El festival celebra el vínculo entre hermanos y hermanas, aunque hoy también se utiliza para conmemorar cualquier relación fraternal, sean o no parientes biológicos. Para la comunidad hindú, esta celebración trasciende lo religioso y se convierte en símbolo de armonía universal, unión familiar y cohesión social.
El núcleo de la festividad es un ritual íntimo y cargado de simbolismo. La hermana coloca en la frente de su hermano el tilaka, un punto rojo ritual, y realiza el aarti, una oración con luz inspirada en las escrituras hindúes, con la que le desea salud, bienestar y una larga vida.
A continuación, la hermana ata en la muñeca derecha de su hermano el rakhi, un cordón o pulsera de hilo de seda decorado que representa sus buenos deseos. El ritual se completa alimentándose mutuamente con dulces tradicionales. Como respuesta, el hermano entrega a la hermana regalos o dinero, reafirmando así su compromiso de protegerla ante cualquier adversidad.
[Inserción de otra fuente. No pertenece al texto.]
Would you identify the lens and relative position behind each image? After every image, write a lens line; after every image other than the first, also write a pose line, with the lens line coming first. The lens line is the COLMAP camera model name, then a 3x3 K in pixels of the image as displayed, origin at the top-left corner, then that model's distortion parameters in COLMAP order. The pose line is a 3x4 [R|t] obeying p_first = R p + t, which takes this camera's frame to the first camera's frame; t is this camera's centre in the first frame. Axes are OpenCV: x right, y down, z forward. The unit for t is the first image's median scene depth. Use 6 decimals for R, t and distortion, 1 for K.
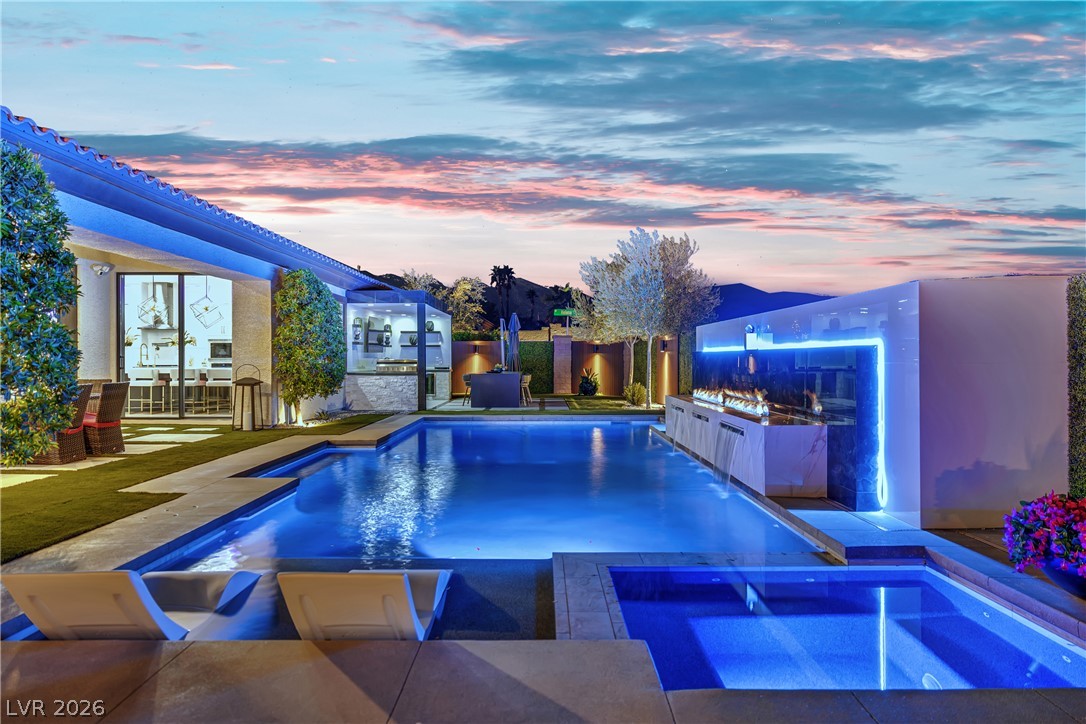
lens RADIAL K [[738.8, 0, 544.8], [0, 738.8, 365.2], [0, 0, 1]] dist [0.002935, -0.001536]
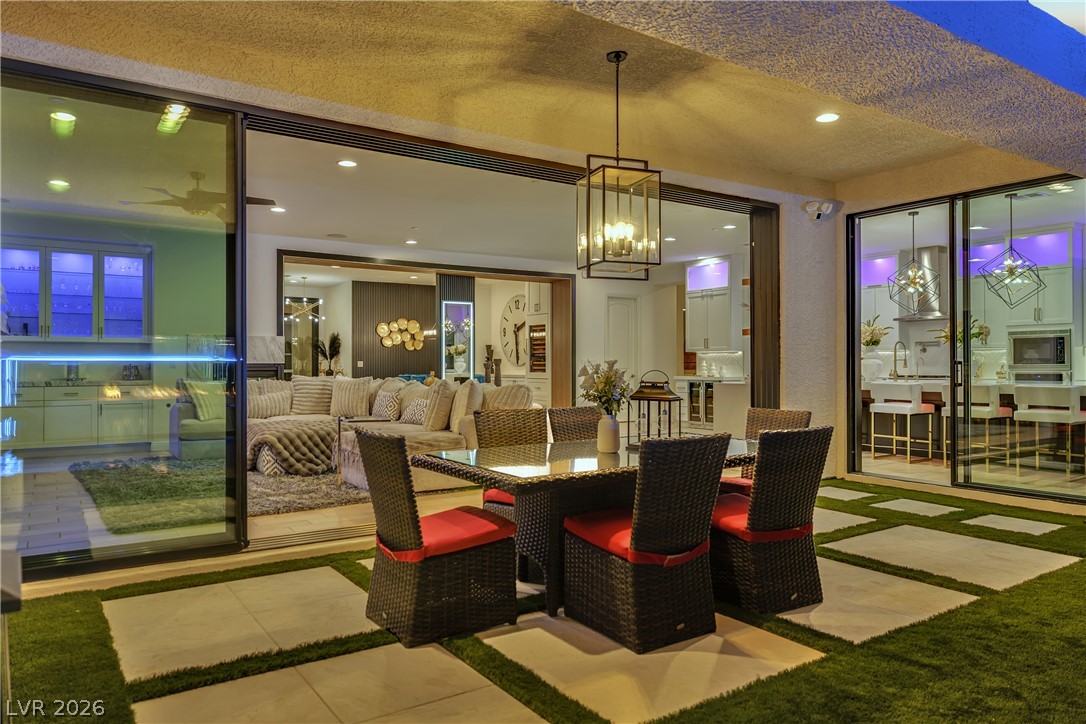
lens RADIAL K [[738.8, 0, 543.1], [0, 738.8, 365.2], [0, 0, 1]] dist [0.002935, -0.001536]
pose [[0.567497, -0.002412, -0.823372, -0.218906], [-0.003993, 0.999976, -0.005682, -0.004753], [0.823366, 0.006512, 0.567473, 0.436482]]
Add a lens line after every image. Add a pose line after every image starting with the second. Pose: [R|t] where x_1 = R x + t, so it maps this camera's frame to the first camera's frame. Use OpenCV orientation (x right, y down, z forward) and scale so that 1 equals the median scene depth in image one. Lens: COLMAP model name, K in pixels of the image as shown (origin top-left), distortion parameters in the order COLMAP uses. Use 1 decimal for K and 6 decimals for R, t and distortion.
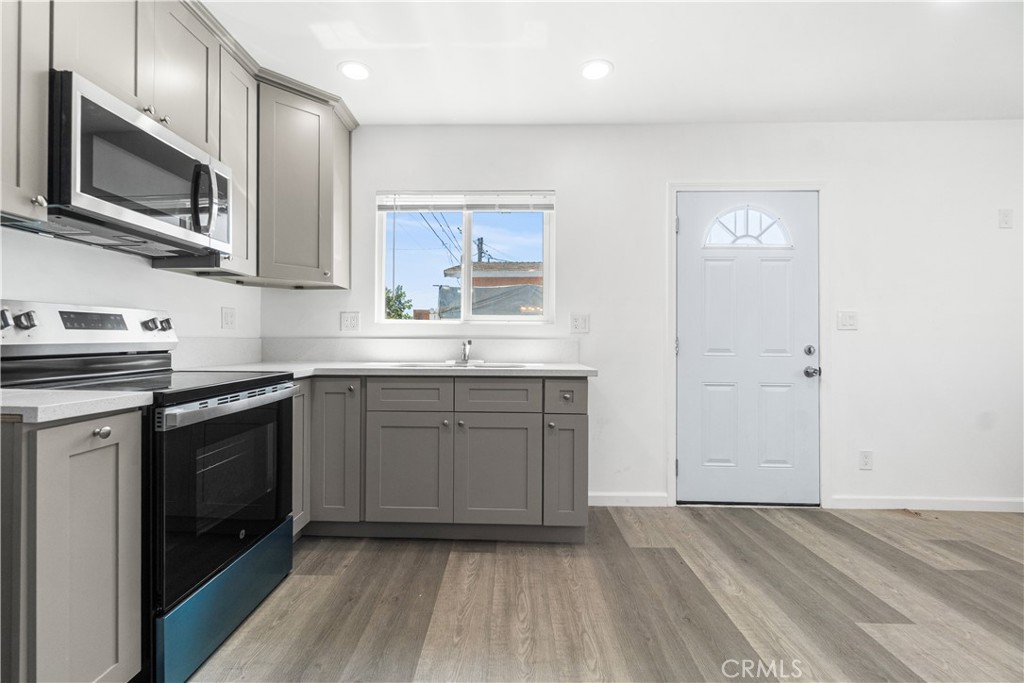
lens RADIAL K [[458.5, 0, 504.2], [0, 458.5, 339.6], [0, 0, 1]] dist [-0.010965, 0.006612]
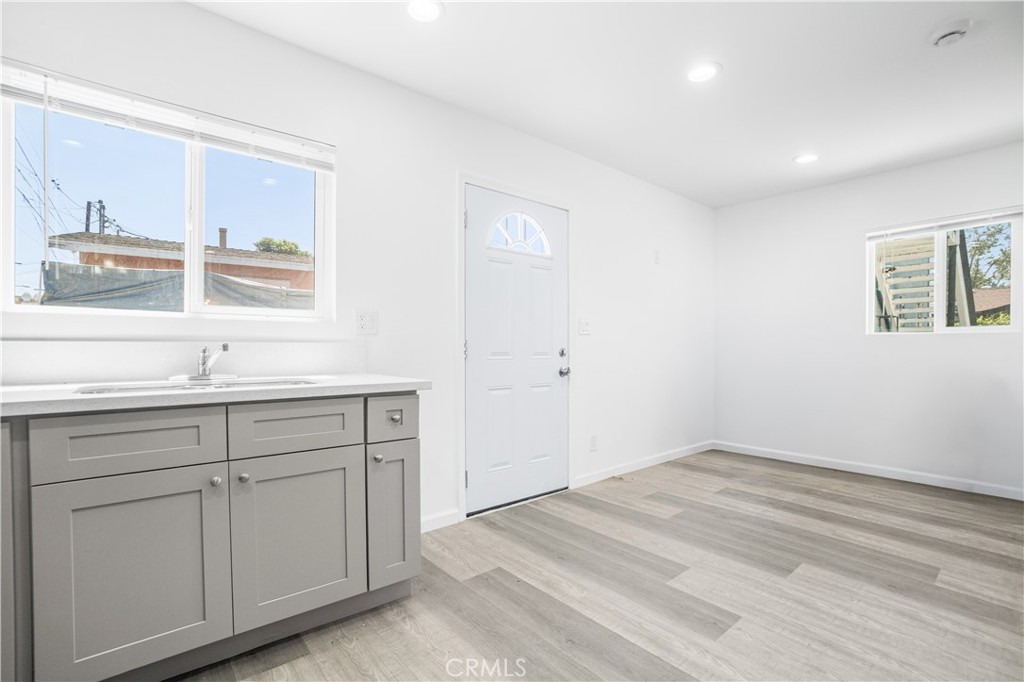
lens RADIAL K [[458.5, 0, 450.0], [0, 458.5, 359.6], [0, 0, 1]] dist [-0.010965, 0.006612]
pose [[0.761786, -0.027007, 0.647265, -0.278567], [0.004936, 0.999344, 0.035888, -0.000413], [-0.647810, -0.024144, 0.761420, 0.338551]]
Aunque el Raksha Bandhan tiene su origen en el hinduismo, la evolución social lo ha transformado en un evento multicultural y secular. El rakhi ya no se limita a los hermanos biológicos, sino que se comparte también entre primos, familiares lejanos y amigos cercanos.
A lo largo de la historia, la festividad ha mostrado capacidad para derribar barreras sociales y religiosas. En la India, comunidades sij, jainistas, cristianas y musulmanas participan también en la celebración. Es costumbre, además, que las mujeres aten rakhis a líderes sociales o jefes de Estado como muestra de solidaridad, una práctica empleada de forma masiva durante los movimientos por la independencia del país.
La tradición hindú vincula esta festividad con distintos relatos mitológicos e históricos. Según las escrituras, Sachi, esposa del dios Indra, le anudó un hilo sagrado en la muñeca para protegerlo y asegurar su victoria frente al demonio Vritra. Otro pasaje recuerda cómo Draupadi rasgó un trozo de seda de su sari para vendar el dedo herido del dios Krishna, quien le prometió a cambio protegerla para siempre.
La festividad cuenta también con un episodio histórico documentado en la época medieval. Según el relato, la reina Rani Karnawati, viuda del rey de Chittor, al no poder defender sus tierras ante la invasión del sultán de Gujarat, envió un rakhi al emperador mogol Humayun, de confesión musulmana, solicitando su ayuda. El emperador aceptó el hilo, consideró a la reina su hermana legítima y movilizó de inmediato a sus tropas para acudir en su defensa.
Con este acto, la Comunidad Hindú de Melilla se suma un año más a una celebración que, más allá de su origen religioso, reivindica valores como la protección mutua, el respeto y la unión entre las personas.